Regio terkekeh mendengar jawaban yang ketus dari Dante.

"Mending lo keluar gih, gue sibuk."

"Hm, gue mau nyusul mereka. Lo mau ikut?"

Dante sedikit terkejut, namun ia berhasil menutupi rasa keterkejutannya.

"Oh," hanya itu yang keluar dari mulut Dante, Regio hanya mengulum senyum.

Ia tahu, jika Dante masih memiliki rasa pada Irin.

Regio tahu, penyebab hubungan Dante dan Irin kandas saat itu.
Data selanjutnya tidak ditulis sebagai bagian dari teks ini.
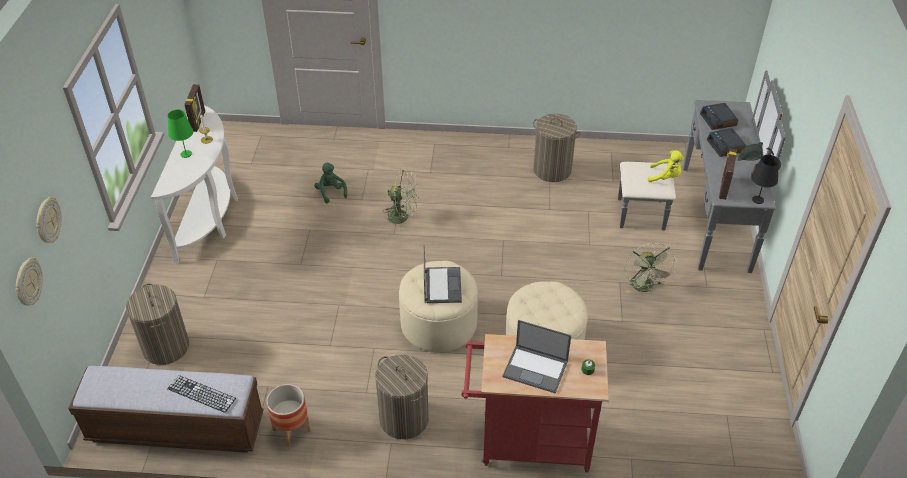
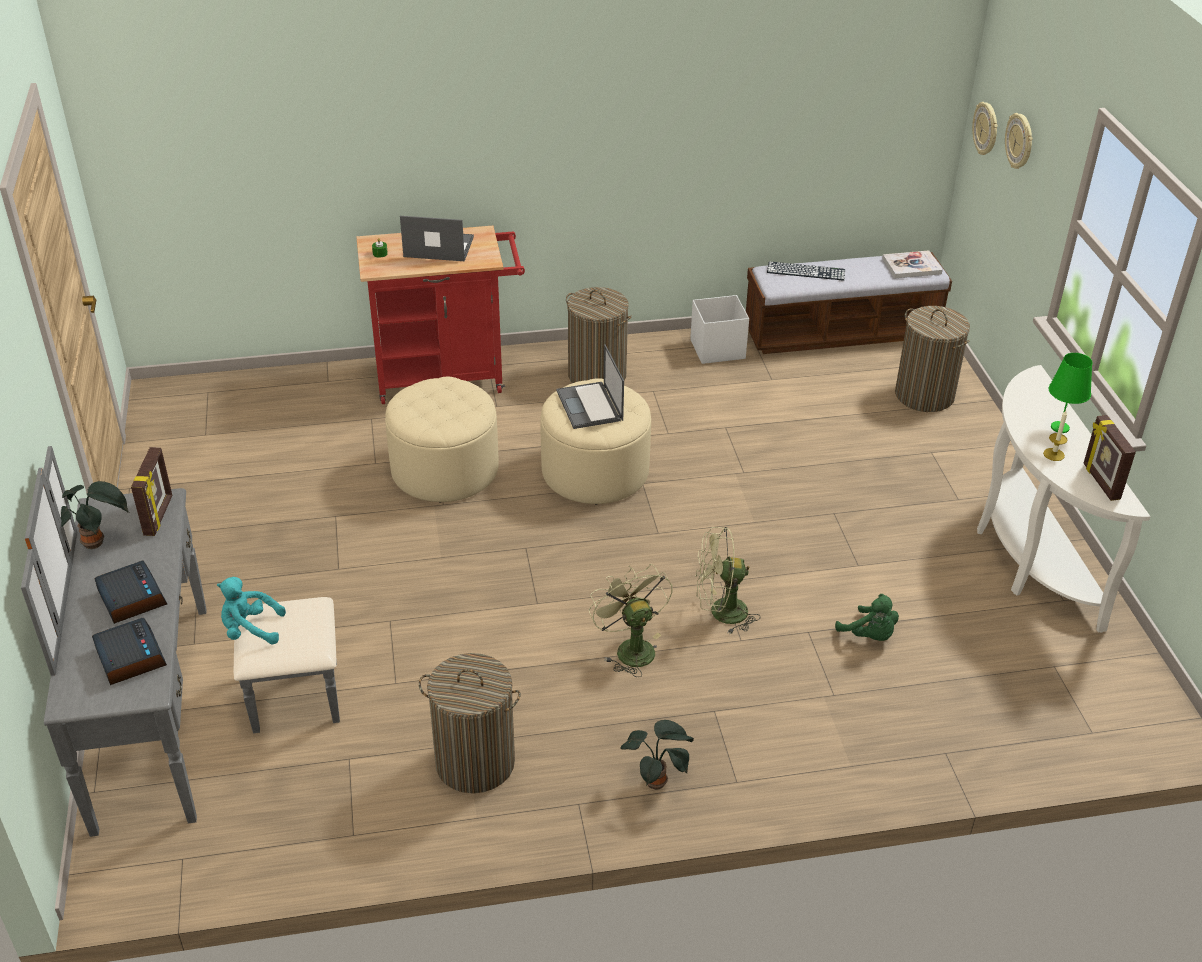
camera: 165 degrees right, 5 degrees down
(108, 382) = (911, 266): none -> book
(292, 430) = (716, 349): planter -> white storage box
(469, 149) = (657, 781): none -> potted plant
(645, 288) = (297, 566): green fan -> green fan (630, 648)
(665, 177) = (250, 630): yellow plush toy -> turquoise plush toy
(758, 200) = (104, 505): black table lamp -> none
Hanya saja, Regio tidak tahu apa yang sebenarnya terjadi, sama seperti Dante, yang seolah tak mengetahui apapun.

"Ini udah takdir, Dan. Lo sama dia udah nikah, jadi nggak usah nutupi lagi rasa suka lo,"

"Rasa suka gue sama dia udah ketutup sama rasa benci, lo nggak tau apa-apa. Jadi mending lo diem,"

"Ah, okay. Gue nggak bakal ikut campur, sebagai sodara lo, gue cuma mau kasih saran. Jangan sampe lo nyesel nantinya,"

"Lo sama aja kaya orang tua, tadi bokap gue dan sekarang lo. Mending gue bawa pulang aja nih tugas kantor, "

Dante benar-benar terlihat mengemasi barang-barang miliknya dan juga berkas-berkas penting yang sedang ia cek.

"Wow, gue pergi. Kantor butuh lo,"

"Hm, hust.. hust.." Dante pun akhirnya bernapas lega, ia pun berjalan menuju pintu saat Regio telah keluar dari ruang kerjanya.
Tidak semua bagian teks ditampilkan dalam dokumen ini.